### Data excerpts ###
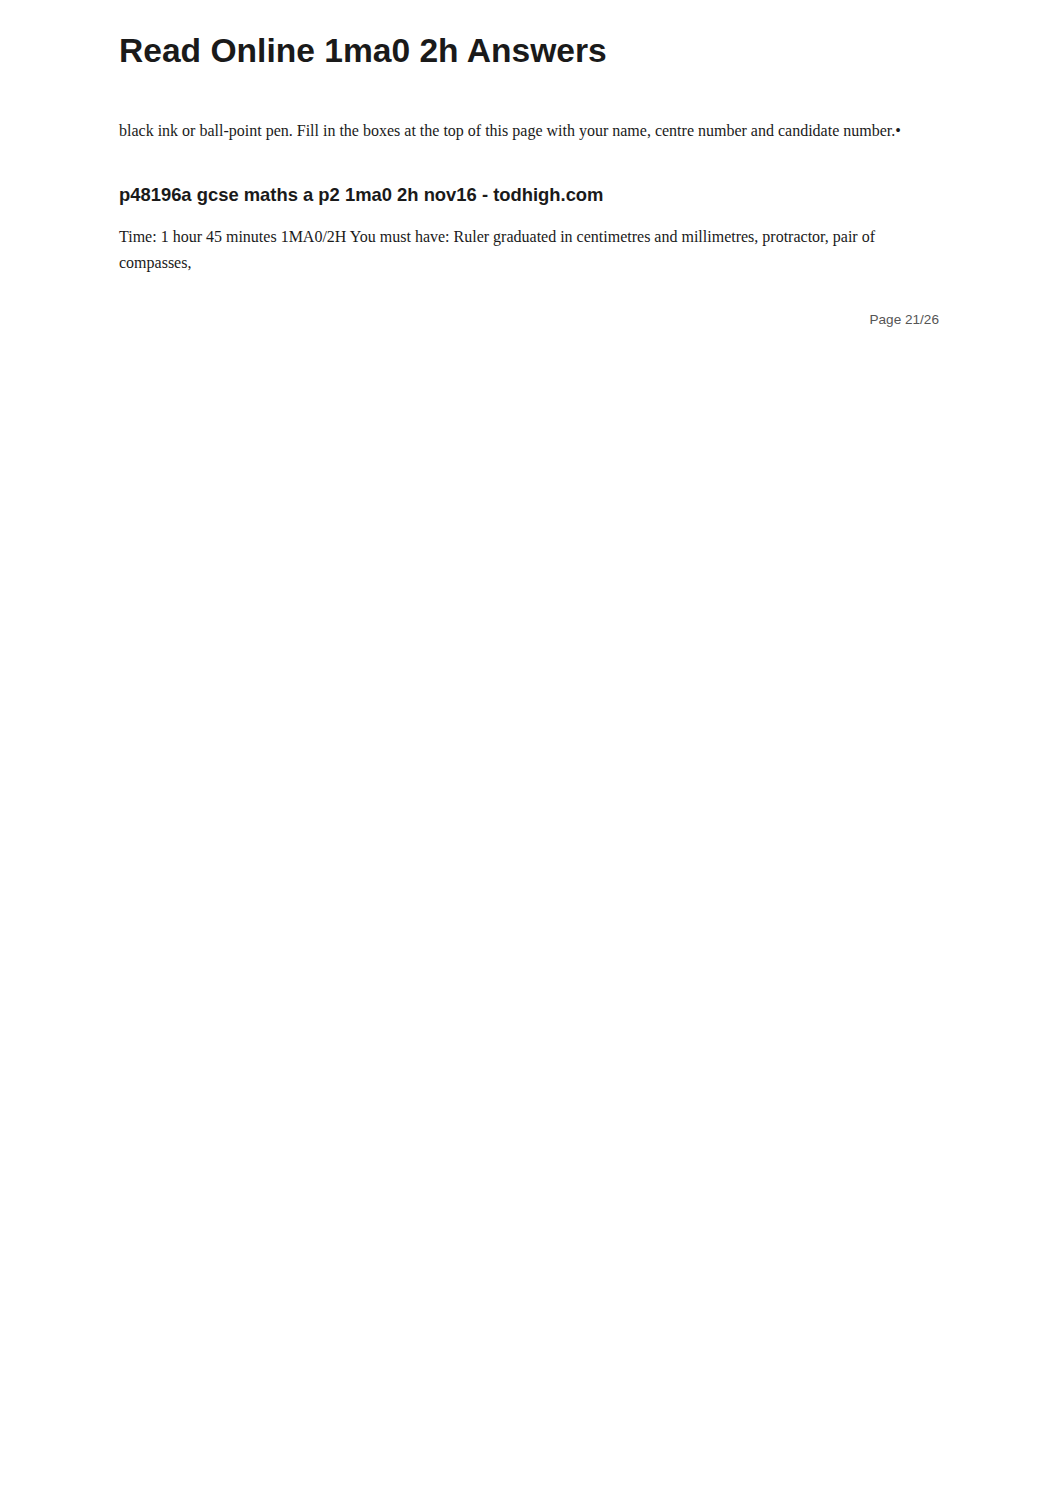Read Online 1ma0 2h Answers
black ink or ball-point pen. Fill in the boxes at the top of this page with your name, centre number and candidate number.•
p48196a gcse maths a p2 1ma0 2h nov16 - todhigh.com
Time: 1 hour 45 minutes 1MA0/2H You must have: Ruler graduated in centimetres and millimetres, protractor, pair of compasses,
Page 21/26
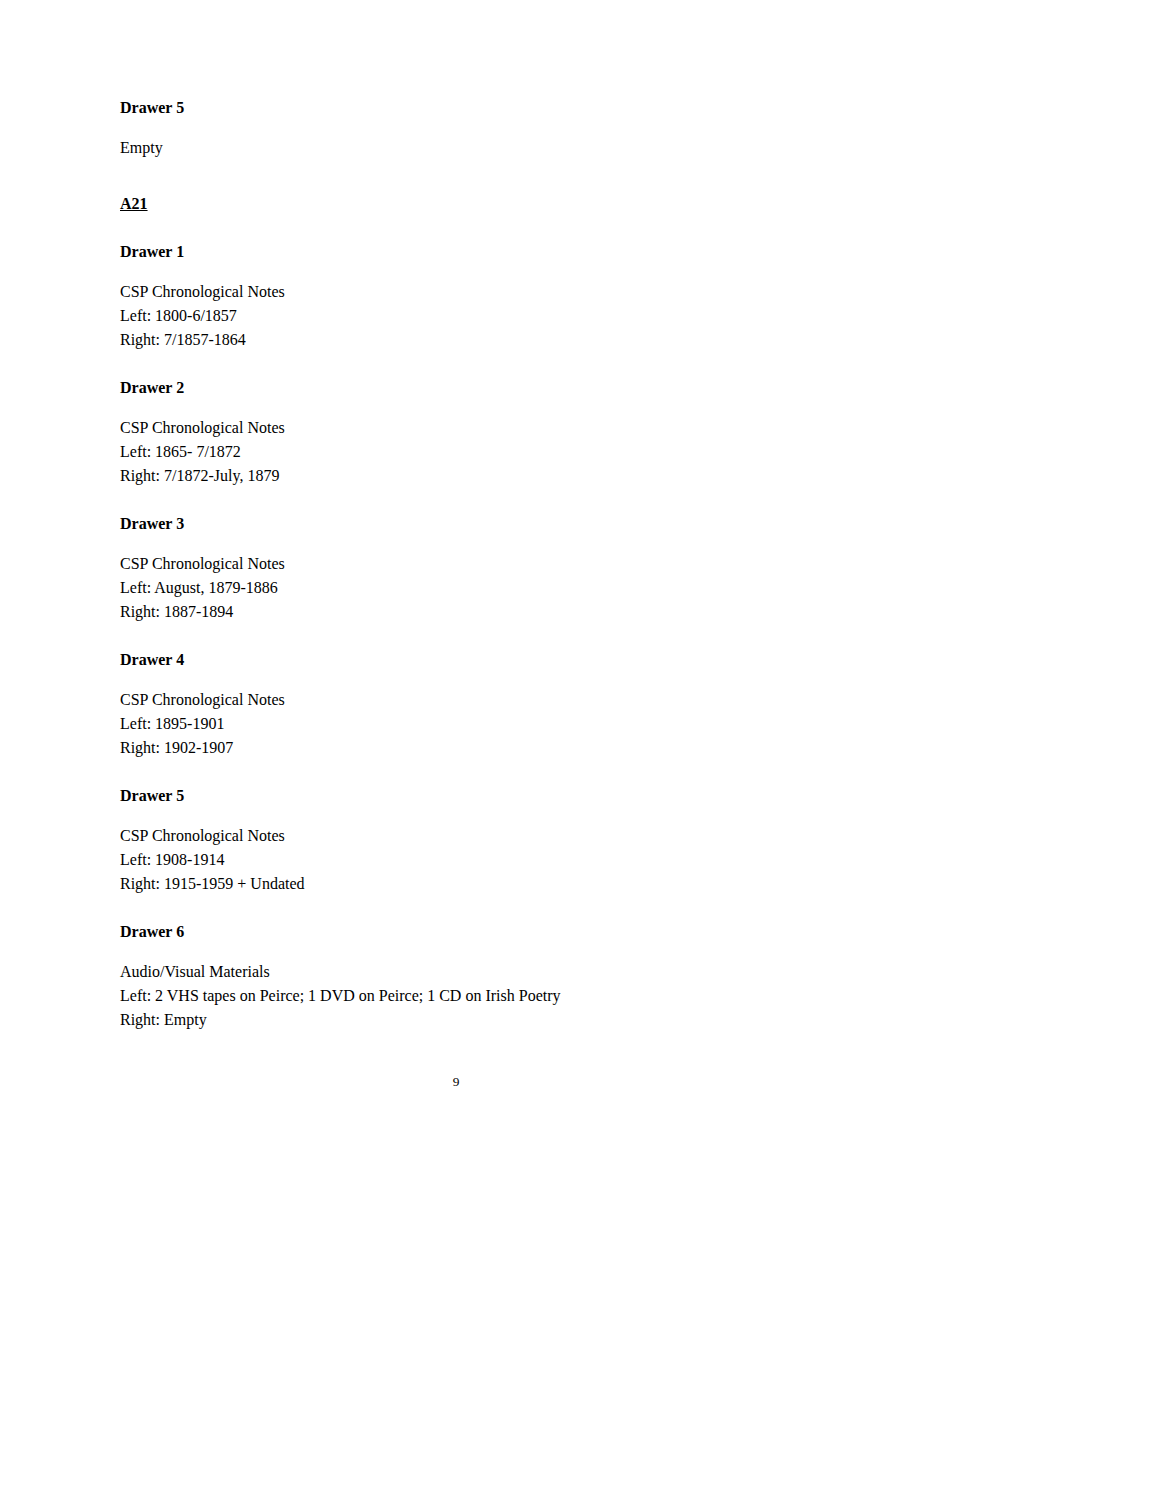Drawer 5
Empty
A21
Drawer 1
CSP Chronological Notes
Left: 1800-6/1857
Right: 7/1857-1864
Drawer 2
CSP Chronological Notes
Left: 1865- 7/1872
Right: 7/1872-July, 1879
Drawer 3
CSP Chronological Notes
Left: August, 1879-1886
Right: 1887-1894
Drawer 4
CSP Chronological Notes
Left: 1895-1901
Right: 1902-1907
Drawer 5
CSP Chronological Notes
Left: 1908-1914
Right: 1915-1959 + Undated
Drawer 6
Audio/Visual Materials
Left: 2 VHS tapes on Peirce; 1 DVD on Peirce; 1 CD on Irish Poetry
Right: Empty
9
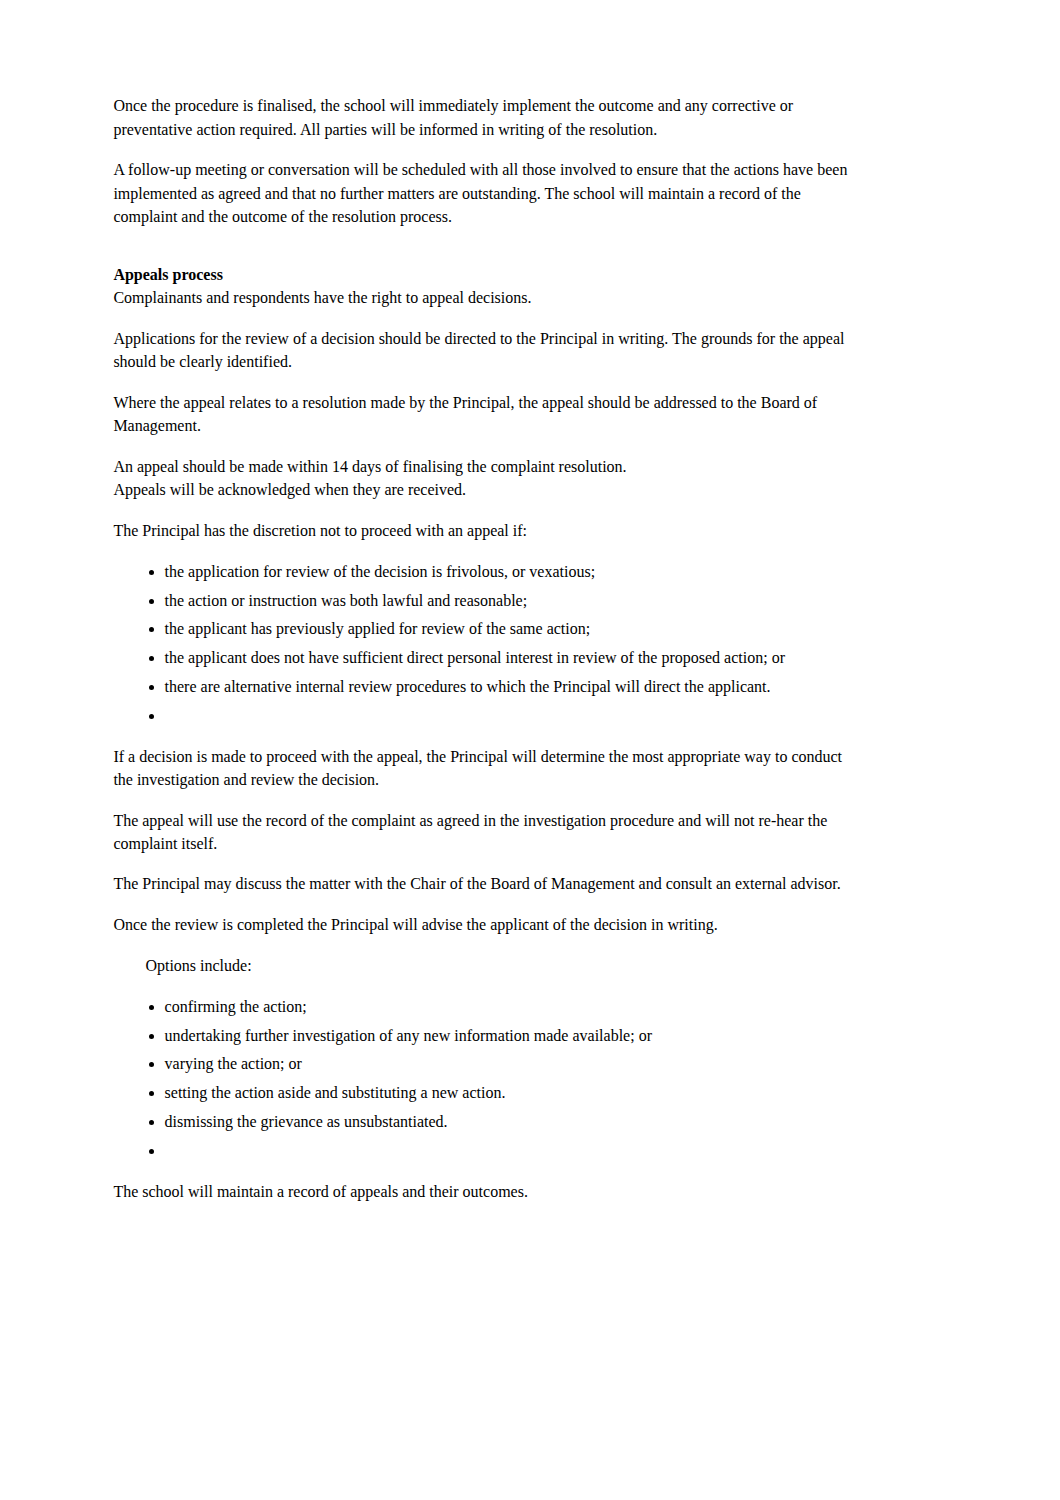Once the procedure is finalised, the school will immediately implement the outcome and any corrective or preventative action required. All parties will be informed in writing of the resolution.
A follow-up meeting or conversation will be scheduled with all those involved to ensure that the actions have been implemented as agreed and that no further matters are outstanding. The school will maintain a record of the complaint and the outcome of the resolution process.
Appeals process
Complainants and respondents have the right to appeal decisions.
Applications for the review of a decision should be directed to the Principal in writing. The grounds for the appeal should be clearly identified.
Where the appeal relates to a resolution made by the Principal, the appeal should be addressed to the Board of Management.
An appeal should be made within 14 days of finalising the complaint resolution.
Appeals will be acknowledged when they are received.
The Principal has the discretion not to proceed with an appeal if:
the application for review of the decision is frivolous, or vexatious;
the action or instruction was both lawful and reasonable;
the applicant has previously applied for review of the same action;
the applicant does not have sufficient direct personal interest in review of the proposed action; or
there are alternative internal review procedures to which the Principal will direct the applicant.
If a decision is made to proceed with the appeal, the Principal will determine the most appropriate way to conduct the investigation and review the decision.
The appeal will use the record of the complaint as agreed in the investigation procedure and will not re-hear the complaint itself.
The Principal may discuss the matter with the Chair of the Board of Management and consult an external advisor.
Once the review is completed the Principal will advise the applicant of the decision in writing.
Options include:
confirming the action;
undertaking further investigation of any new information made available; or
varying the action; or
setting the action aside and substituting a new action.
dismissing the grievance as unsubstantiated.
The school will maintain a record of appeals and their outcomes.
###
What to produce →
Since pictures are not part of the copy, set down only the remaining data exactly.

Output of the exercise →
Read Online 1ma0 2h Answers
black ink or ball-point pen. Fill in the boxes at the top of this page with your name, centre number and candidate number.•
p48196a gcse maths a p2 1ma0 2h nov16 - todhigh.com
Time: 1 hour 45 minutes 1MA0/2H You must have: Ruler graduated in centimetres and millimetres, protractor, pair of compasses,
Page 21/26
Drawer 5
Empty
A21
Drawer 1
CSP Chronological Notes
Left: 1800-6/1857
Right: 7/1857-1864
Drawer 2
CSP Chronological Notes
Left: 1865- 7/1872
Right: 7/1872-July, 1879
Drawer 3
CSP Chronological Notes
Left: August, 1879-1886
Right: 1887-1894
Drawer 4
CSP Chronological Notes
Left: 1895-1901
Right: 1902-1907
Drawer 5
CSP Chronological Notes
Left: 1908-1914
Right: 1915-1959 + Undated
Drawer 6
Audio/Visual Materials
Left: 2 VHS tapes on Peirce; 1 DVD on Peirce; 1 CD on Irish Poetry
Right: Empty
9
Once the procedure is finalised, the school will immediately implement the outcome and any corrective or preventative action required. All parties will be informed in writing of the resolution.
A follow-up meeting or conversation will be scheduled with all those involved to ensure that the actions have been implemented as agreed and that no further matters are outstanding. The school will maintain a record of the complaint and the outcome of the resolution process.
Appeals process
Complainants and respondents have the right to appeal decisions.
Applications for the review of a decision should be directed to the Principal in writing. The grounds for the appeal should be clearly identified.
Where the appeal relates to a resolution made by the Principal, the appeal should be addressed to the Board of Management.
An appeal should be made within 14 days of finalising the complaint resolution.
Appeals will be acknowledged when they are received.
The Principal has the discretion not to proceed with an appeal if:
the application for review of the decision is frivolous, or vexatious;
the action or instruction was both lawful and reasonable;
the applicant has previously applied for review of the same action;
the applicant does not have sufficient direct personal interest in review of the proposed action; or
there are alternative internal review procedures to which the Principal will direct the applicant.
If a decision is made to proceed with the appeal, the Principal will determine the most appropriate way to conduct the investigation and review the decision.
The appeal will use the record of the complaint as agreed in the investigation procedure and will not re-hear the complaint itself.
The Principal may discuss the matter with the Chair of the Board of Management and consult an external advisor.
Once the review is completed the Principal will advise the applicant of the decision in writing.
Options include:
confirming the action;
undertaking further investigation of any new information made available; or
varying the action; or
setting the action aside and substituting a new action.
dismissing the grievance as unsubstantiated.
The school will maintain a record of appeals and their outcomes.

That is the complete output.